Matthew 4:1 shows how Jesus overcame the temptations of Satan - Jesus addressed the temptations with "it is written!" (Ro 10:17 So then faith cometh by hearing, and hearing by the word of God.) You've got to KNOW the Word of God to be able to effectively use it against the temptations of Satan.
"Little faith" is faith that allows fear and doubt to reign in the heart instead of the Word of God. "Great faith" is faith that holds fast to what it has embraced despite opposition. So yes, the statement is true "faith doesn't come in gallon buckets" it is quite simply -- believing God.
When you say: >>>> Since you are a big fan of James (It's one of my favorite books as well) I will point out this Verse in Chapter 2 verse 19 "Show me your faith without deeds, and I will show you my faith by what I do. You believe that there is one God. Good! Even the demons believe that--and shudder." No William the bible does not teach that "Faith is simply believing God." --as you wrote. Faith is much more then simple Belief! <<<<
Again, you are intent on implying something that I'm not implying. Sure, the demons believe. They believe in the existence of God. There will be people in hell that believe in the existence of God. In fact, there will be people there who are characterized as "fearful and unbelieving". Does God make a promise of salvation to demons? Does He promise healing to them? Of course not. He does however make the promise to us and it behooves us to place our faith in those promises.
And please, when you quote James don't assume that anything I've said can be contradicted by the old faith/works argument. In fact, the biblical definition of faith says the same thing. If one has faith, the invisible reality, it will always manifest itself the only way it can and that is by works of faith. How can anyone say that they have that invisible reality working within and it not affect their deeds? (In fact, in each example of faith given in Hebrews 11 there was action on the part of those receiving the promises).

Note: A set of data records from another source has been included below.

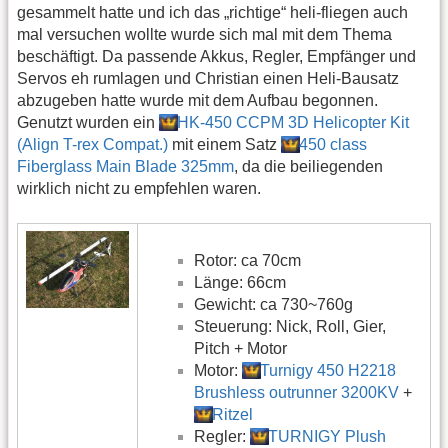
gesammelt hatte und ich das „richtige“ heli-fliegen auch
mal versuchen wollte wurde sich mal mit dem Thema
beschäftigt. Da passende Akkus, Regler, Empfänger und
Servos eh rumlagen und Christian einen Heli-Bausatz
abzugeben hatte wurde mit dem Aufbau begonnen.
Genutzt wurden ein
HK-450 CCPM 3D Helicopter Kit
(Align T-rex Compat.)
mit einem Satz
450 class
Fiberglass Main Blade 325mm
, da die beiliegenden
wirklich nicht zu empfehlen waren.
Rotor: ca 70cm
Länge: 66cm
Gewicht: ca 730~760g
Steuerung: Nick, Roll, Gier,
Pitch + Motor
Motor:
Turnigy 450 H2218
Brushless outrunner 3200KV
+
Ritzel
Regler:
TURNIGY Plush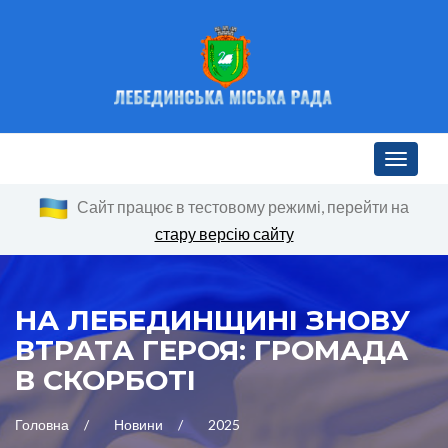
Toggle n
Сайт працює в тестовому режимі, перейти на
стару версію сайту
НА ЛЕБЕДИНЩИНІ ЗНОВУ
ВТРАТА ГЕРОЯ: ГРОМАДА
В СКОРБОТІ
Головна
Новини
2025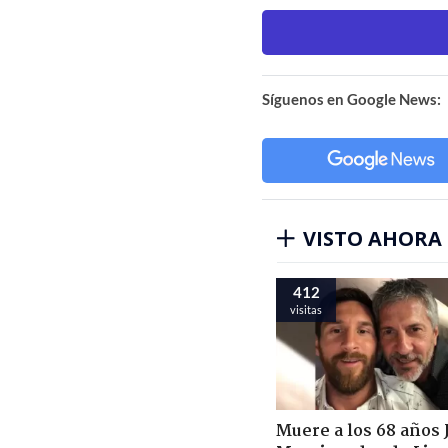
Síguenos en Google News:
VISTO AHORA
412
visitas
Muere a los 68 años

I believe that in my first post on the subject I stated that if one had faith in a promise certain things would be in evidence. Of course I cannot repost everything each time I post, but if you are going to accuse me of something (of being "unscriptural IN A BIG WAY") at least give me the courtesy of reading what else I said. In the post that contained the "steps" for receiving the promises of God, I clearly stated that once a person had 1) grounded their faith in the Word of God, 2) asked for the promise 3) agreed with God's word (confessing the Word of God) they then are to 4) ACT upon what they believe. (True faith always ACTS-James says it-I say it) and finally they are to 5) hold fast to what they believe.
I stated that each one of these steps will be evident in the life of one who embraces a promise of God. Faith without works is dead. Faith is simply, believing God and if you have faith, you should act like you have faith.
So while one might choose not to believe some of the promises, it does not mean they have chosen to not believe other promises, and if they do believe, then there will be evidence of that belief-corresponding works.
In summary, faith is not hope. Faith is the means to receiving those things we hope for. Faith is not sight. Faith is the evidence of things "not seen" -- it can only exist in the invisible realm. (You can however, see signs that one has faith-James 2) So if a person prays and there doesn't seem to be a "visible sign", this is where faith flourishes (the only place where faith flourishes) faith takes the place of the visible until what you are praying for becomes "visible" at which point faith is no longer needed.